- _WHAT TO PRODUCE_: Count the lines below that contain the word "chart". Reply with the number alone.

- _PROVIDED MATERIAL_:
Segment Open

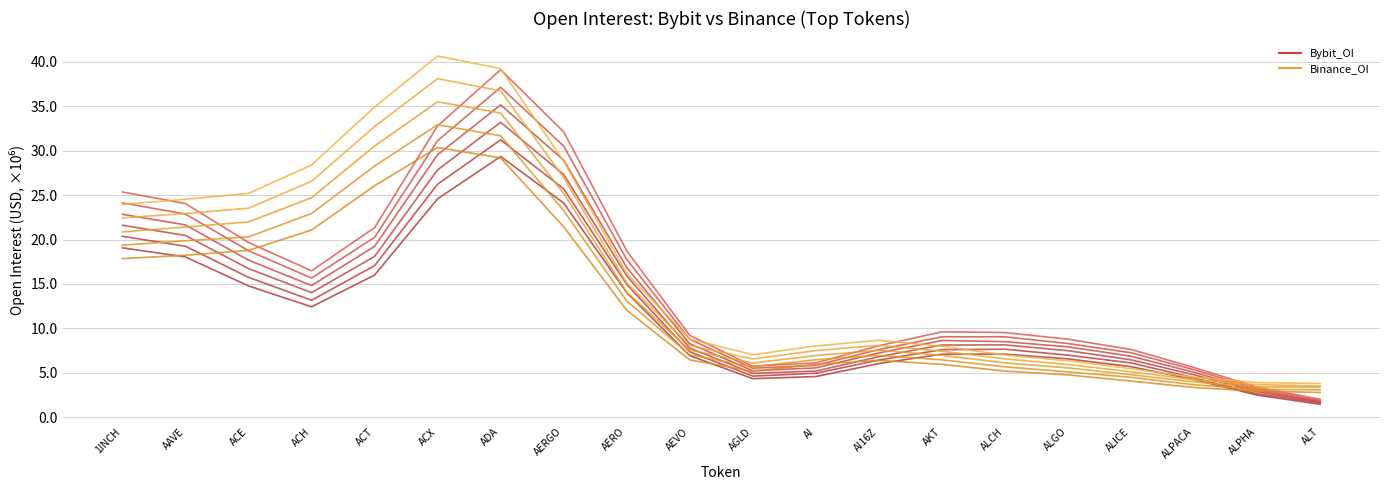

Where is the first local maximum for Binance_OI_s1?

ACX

Segment Closed
Segment Open

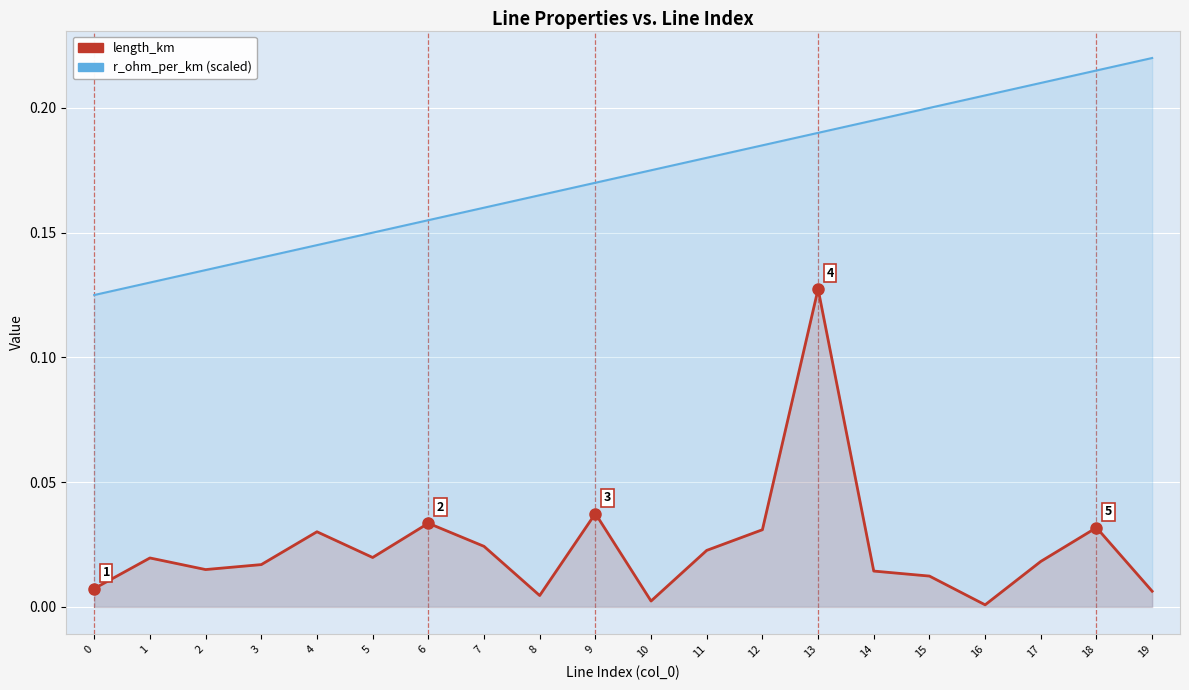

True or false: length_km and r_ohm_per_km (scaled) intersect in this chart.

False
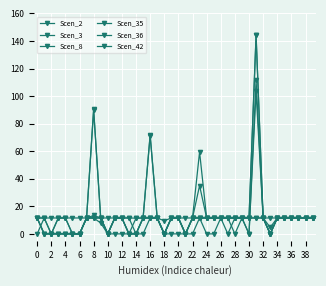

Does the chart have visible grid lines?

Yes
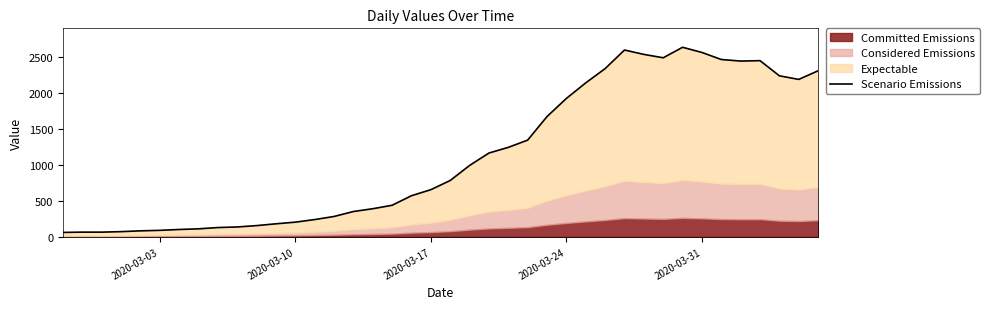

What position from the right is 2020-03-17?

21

Segment Closed

- _RESULT_: 2